В квартире все оказалось на своих местах, никакого погрома и беспорядка, кроме собственноручно созданного, не обнаружилось. Но внутри все-таки кто-то побывал. О визитерах сообщила, лежащая не на своем месте, моя большая телефонная книжка. По старой доброй привычке все новые контакты я из мобильника дублирую в нее, но делаю это нечасто по причине редко появляющихся достойных этой книги персонажей. Поэтому и храню свою телефонную книгу в самом неудобном нижнем ящике письменного стола. Теперь же, когда наступила пора записать в нее номер Борща, она оказалась во втором ящике сверху, а несколько записок из нее остались в нижнем. Пара или тройка исписанных листочков валялась под столом. Незваные гости явно пытались найти контакты неизвестных мне, но активно навязываемых Борщом и Колмыковым, новых друзей: Игоря, Юрия, Константина и Олега Попова. Поворошили прихожане немного и стопку лежащих на столе разных черновиков и рукописей, но, чтобы разобраться в написанном, необходимо было прочитать в короткий срок много букв. Вероятно, даже слишком много.
Я тут же позвонил Санычу и рассказал о происшествиях последнего дня.
– Поехали со мной. Послезавтра утренним рейсом улетим, – сказал он.
– Ну, улетим на две недели… Ну на три, на месяц. Все равно же возвращаться придется.

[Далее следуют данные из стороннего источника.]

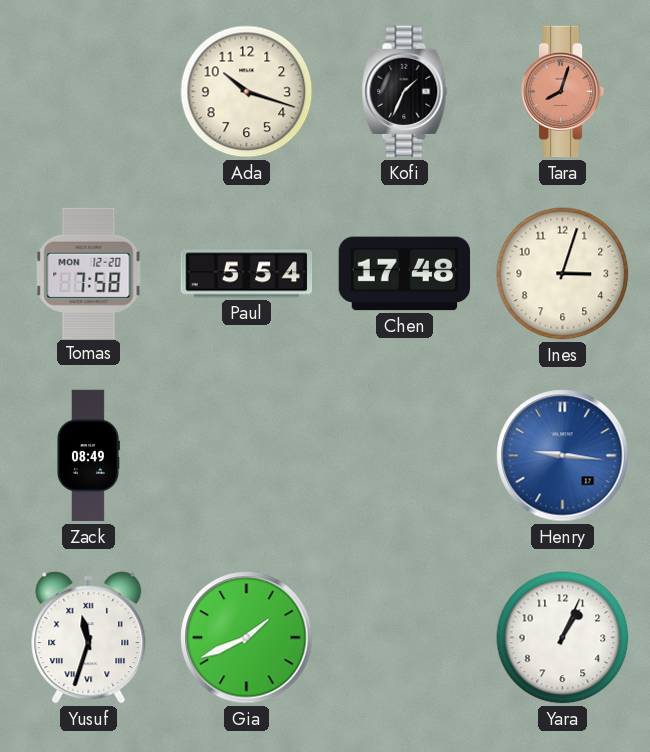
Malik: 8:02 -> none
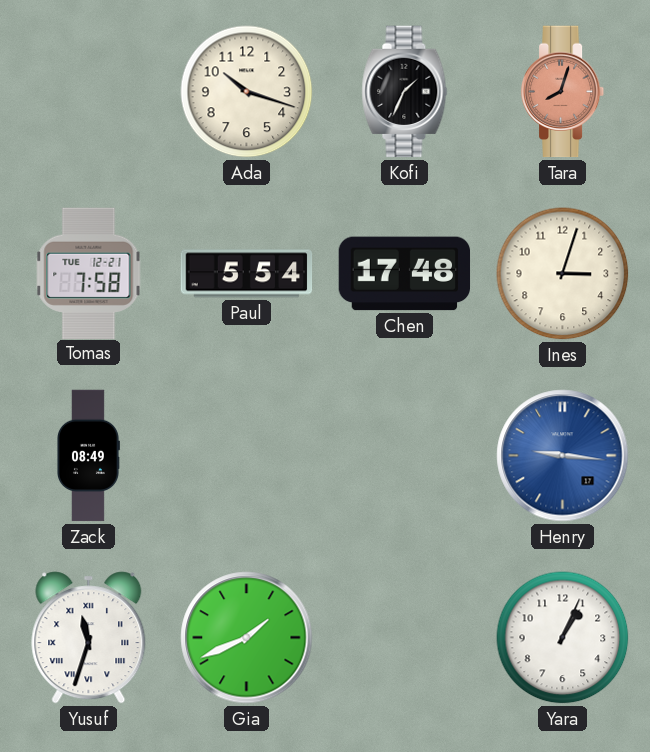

– Зачем? Я тебе как раз и говорю, что возвращаться не надо. Это единственное место на планете откуда можно не возвращаться и ничего тебе за это не будет.
– Как?
– Очень просто. Там живут сотни людей отовсюду, которые и не думают о возвращении. Это теперь их дом, их родина и никуда они оттуда не уедут.
– Как то есть? Депортируют их и все. И еще въезд в страну закроют.
– Ты с луны что ли свалился? Куда их вышлют? У них и паспортов-то нет. Они приехали туда жить и никогда не скажут представителям власти откуда прибыли. Да и не нужны они никому. Индийцы ими не занимаются. Мирные люди, живут себе и живут.
– А паспорта их где?
– В океане. Приезжают, встают вечером в океан по колено на закате и под барабаны рвут паспорта и выбрасывают в воду. Как ритуал. А потом все обнимаются, целуются. Вот и все, – так и становятся братьями навек. Свобода, равенство, братство!
– Это я сегодня уже слышал…
– Чего? Поехали, увидишь!
– А сам останешься?
– Не сейчас, я ж тебе два дня назад говорил. Но потом, обязательно.
Всю ночь мне не давал спать бой барабанов в моей голове. Вместе с ним пение, смех, лай, разговоры. Виделись картины стоящих в свете лунной дорожки людей, подбрасывающих вверх клочки своих порванных паспортов. Как разноцветные блестящие конфетти в свете циркового прожектора они недолго играли разными цветами и падали на гладкую поверхность ночного океана. На берегу вокруг костра сидят человек тридцать, несколько человек стоят. Разговаривают на разных языках, смеются, что-то пьют, что-то курят. Не смолкают барабаны, кто-то поет, носится и радостно лает, перепутавшая время суток рыжая индийская собака. А я никак не могу понять: надо ли мне все это? Смогу ли я так? И так ли все наяву?
Снова вспоминаю разговор с Санычем.
– А чего я там буду делать? – спрашиваю я.
– Все и ничего. Также, как и все остальные. Все – это все, что сможешь, ничего – все, что не захочешь.
– Но что-то же там надо делать?
– Кто тебе не дает там писать?..
Потом опять барабаны, собака, поцелуи, ром, песни, люди, какой-то старый гуру со своей молодой, едва одетой скво и так по кругу.
В подобных полусонных размышлениях наступает утро, которое разрывает телефонный звонок.
Борщ назначает сегодняшнюю встречу. Не знаю, как после таких ночных барабанов мне настолько быстро приходит в голову соврать ему, что вчера крепко выпил, всю ночь курсировал от кровати к унитазу, поэтому сегодня встретиться просто не в состоянии. Пообещал, что завтра к полудню буду готов «на все сто». Захар буркнул в ответ, что они с Александром Анатольевичем во всем идут мне на встречу, а я только пользуюсь их добротой и «тяну резину». Вот полковник, например, даже готов «закрыть глаза» на все мои истории, готов поверить в совпадения и выдумки, но просит только об одном: помочь в поимке Синькина. Я, специально драматизируя свое якобы плохое самочувствие и, чуть не плача, от благодарности за их благосклонное ко мне расположение, трагическим голосом пообещал. Борщ чуть смягчившись, предвкушая, вероятно, окончательную свою победу сказал, что перенесет встречу, но не даст мне возможности разочаровать своего начальника.